A la mayoría de los animales les gusta el sabor dulce, incluyendo, por supuesto, a los humanos. No digamos ya si son crías. Pero hay un grupo bastante amplio que no es tan entusiasta; un grupo que lleva plumas. Buena parte de las aves no se sienten en absoluto atraídas por ese sabor, lo cual es curioso teniendo en cuenta que muchas de ellas picotean casi cualquier cosa. No es que no lo coman pero si puede elegir optarán por la alternativa no azucarada.
Pues bien, este misterio podría estar solventado gracias a un estudio reciente cuyos resultados ya se han publicado en la prestigiosa revista Science. La autora es Maude Baldwin, estudiante de posgrado de la célebre Universidad de Harvard, cuya tesis propone que todo se debe a la herencia genética que las aves recibieron de sus antepasados, los dinosaurios.
La mayor parte de los vertebrados poseen genes de la familia T1R. El emparejamiento de T1R1 con T1R3 sirve para detectar sabores salados, mientras que la combinación T1R2 con T1R3 detecta azúcares. Y resulta que tras estudiar el genoma de diez especies diferentes de aves, Baldwin encontró que las insectívoras y granívoras tienen los genes T1R1 y T1R3, con los que captan los aminoácidos en insectos y semillas, pero carecen del gen T1R2, fundametal para saborear lo dulce.

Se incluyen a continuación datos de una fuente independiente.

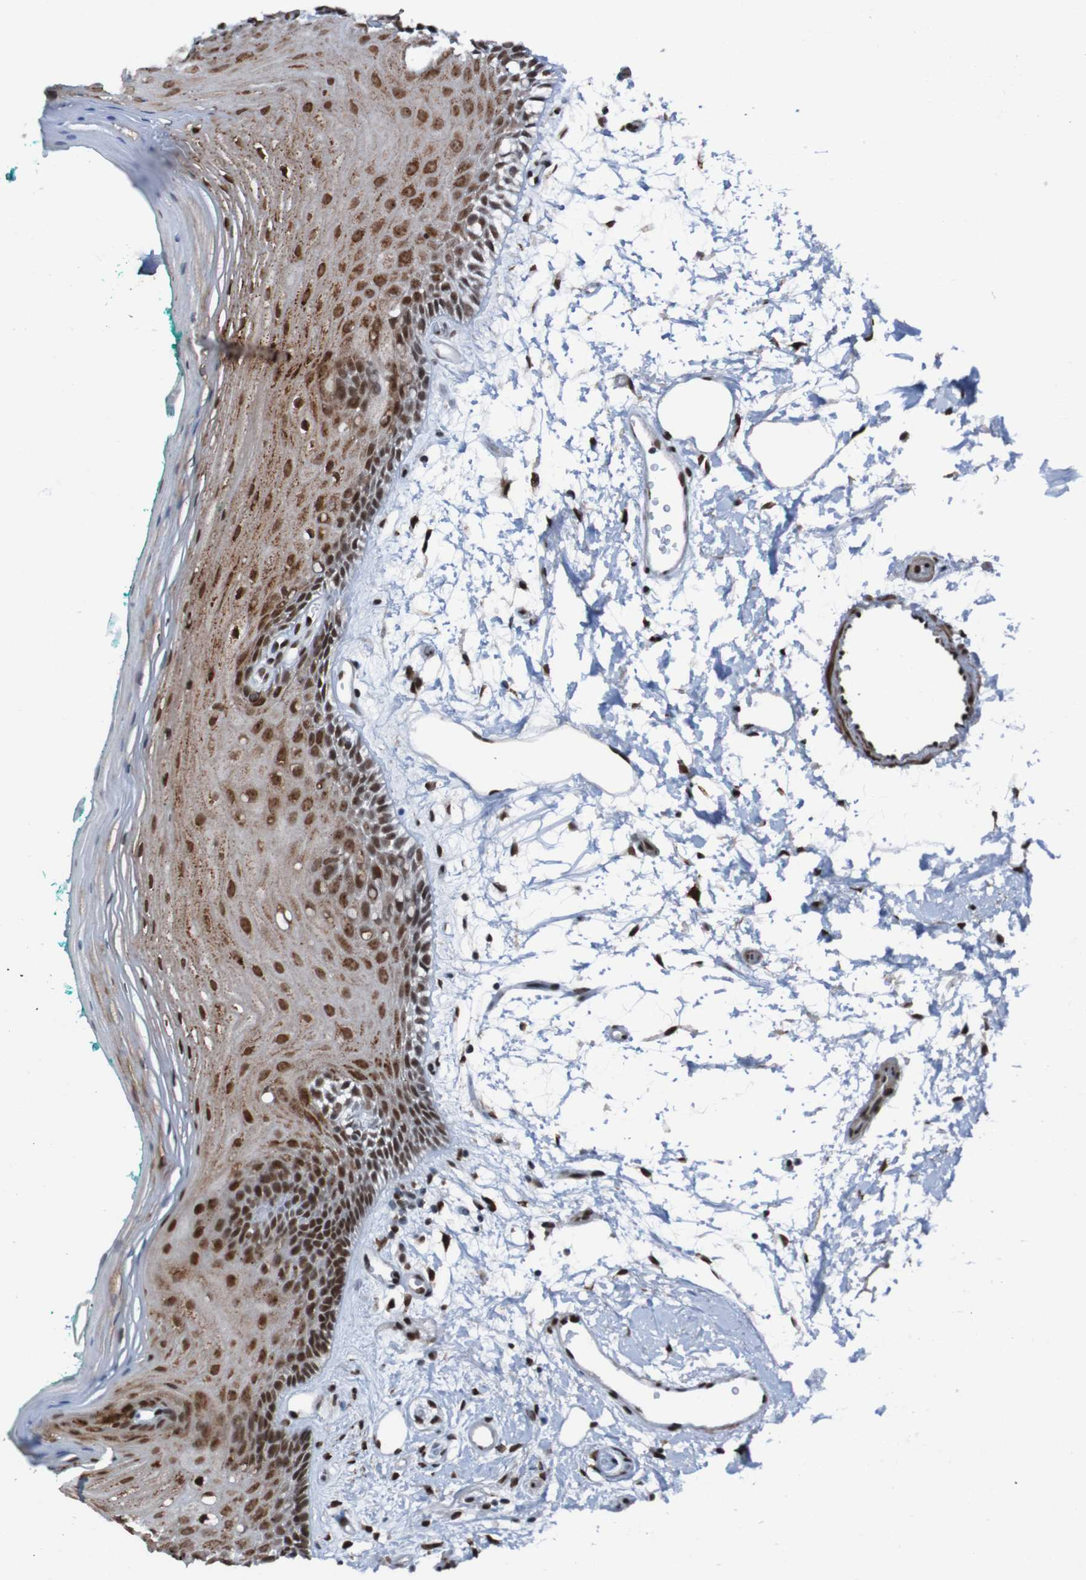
{"staining": {"intensity": "strong", "quantity": ">75%", "location": "cytoplasmic/membranous,nuclear"}, "tissue": "oral mucosa", "cell_type": "Squamous epithelial cells", "image_type": "normal", "snomed": [{"axis": "morphology", "description": "Normal tissue, NOS"}, {"axis": "topography", "description": "Skeletal muscle"}, {"axis": "topography", "description": "Oral tissue"}, {"axis": "topography", "description": "Peripheral nerve tissue"}], "caption": "Protein analysis of normal oral mucosa reveals strong cytoplasmic/membranous,nuclear positivity in about >75% of squamous epithelial cells. (Brightfield microscopy of DAB IHC at high magnification).", "gene": "PHF2", "patient": {"sex": "female", "age": 84}}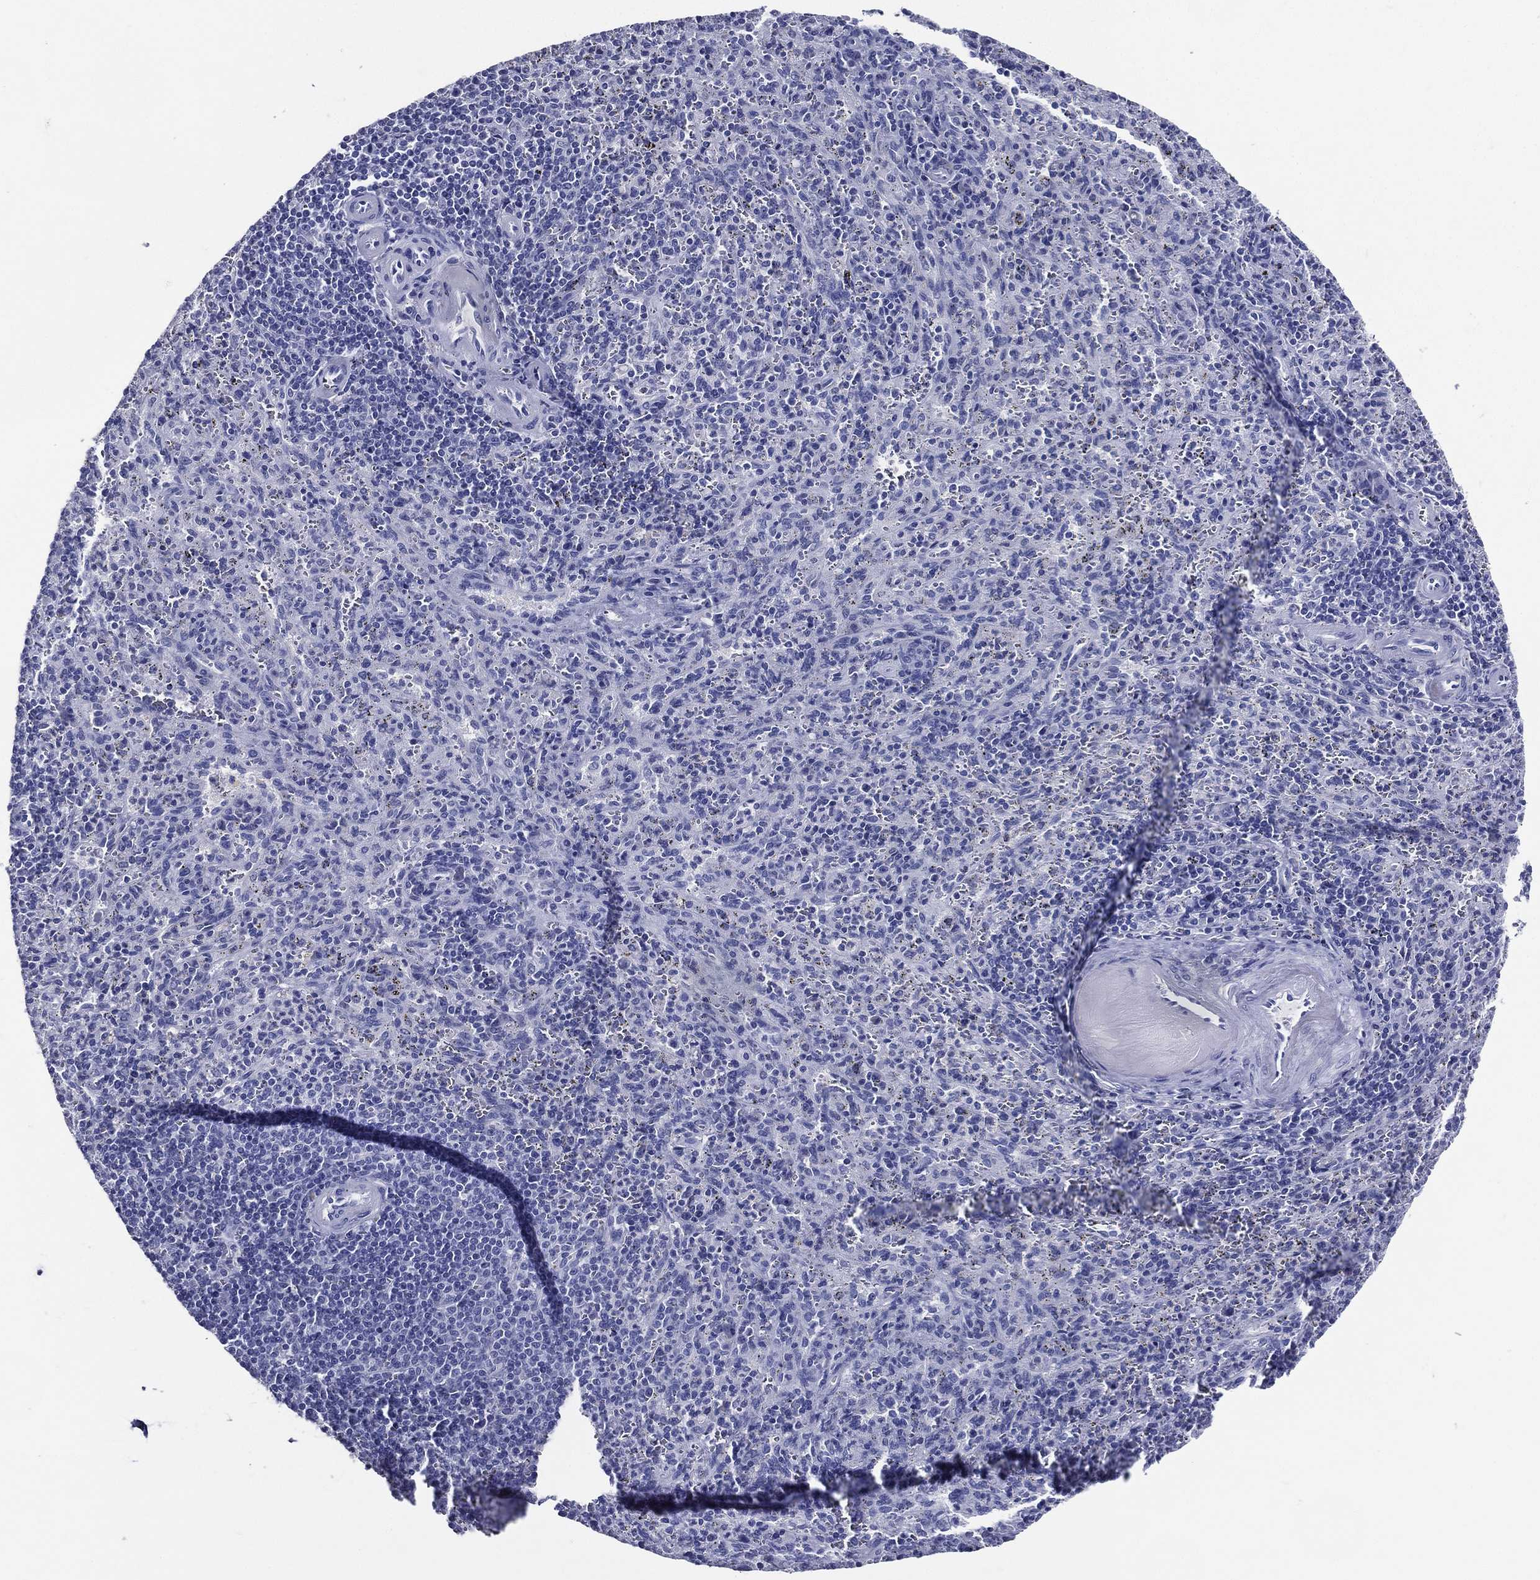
{"staining": {"intensity": "negative", "quantity": "none", "location": "none"}, "tissue": "spleen", "cell_type": "Cells in red pulp", "image_type": "normal", "snomed": [{"axis": "morphology", "description": "Normal tissue, NOS"}, {"axis": "topography", "description": "Spleen"}], "caption": "IHC of benign spleen displays no expression in cells in red pulp.", "gene": "ACE2", "patient": {"sex": "male", "age": 57}}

Y es que los pájaros son descendientes de los dinosaurios terópodos, es decir, los carnívoros que caminaban con sus patas traseras y cuyo organismo estaba adaptado a nutrirse de las proteínas (agrupaciones de aminoácidos al fin y al cabo) que obtenían de la carne de sus presas. No necesitaban azúcares, cuyo producto es el glucógeno; al menos no en grandes cantidades, porque el resto de energía que necesitaban la obtenían del sol (eran eso que se llama animales de sangre fría).
La sorpresa llega cuando vemos que el colibrí, por ejemplo, obtiene buena parte de sus alimentos de fuentes azucaradas. Cada día consume más de su propio peso en néctar de las flores y se sabe que gusta también de probar edulcorantes artificiales como el eritritol y sorbitol. ¿Cómo los detecta si carece del gen T1R2? Para averiguarlo, Baldwin recurrió a la ingeniería genética, descubriendo que los receptores T1R1 y T1R3, los que en otras especies captan aminoácidos, en los colibríes tienen una mutación que invierte los sabores.
Se supone que en otros tiempos, los colibríes tampoco eran capaces de detectar el azúcar pero sí frecuentaban las flores en busca de insectos y al comerlos quizá consumieran néctar accidentalmente con cierta frecuencia. La aparición de una mutación les habría permitido degustar ese líquido como nueva fuente de energía complementaria y hacerlos evolucionar en ese sentido.
Ahora se abre un nuevo escenario de investigación: estudiar otras aves que también gustan del azúcar a través de la fruta, como los loros por ejemplo, y averiguar si también experimentaron mutaciones genéticas o es otro mecanismo natural el que explica su fisiología.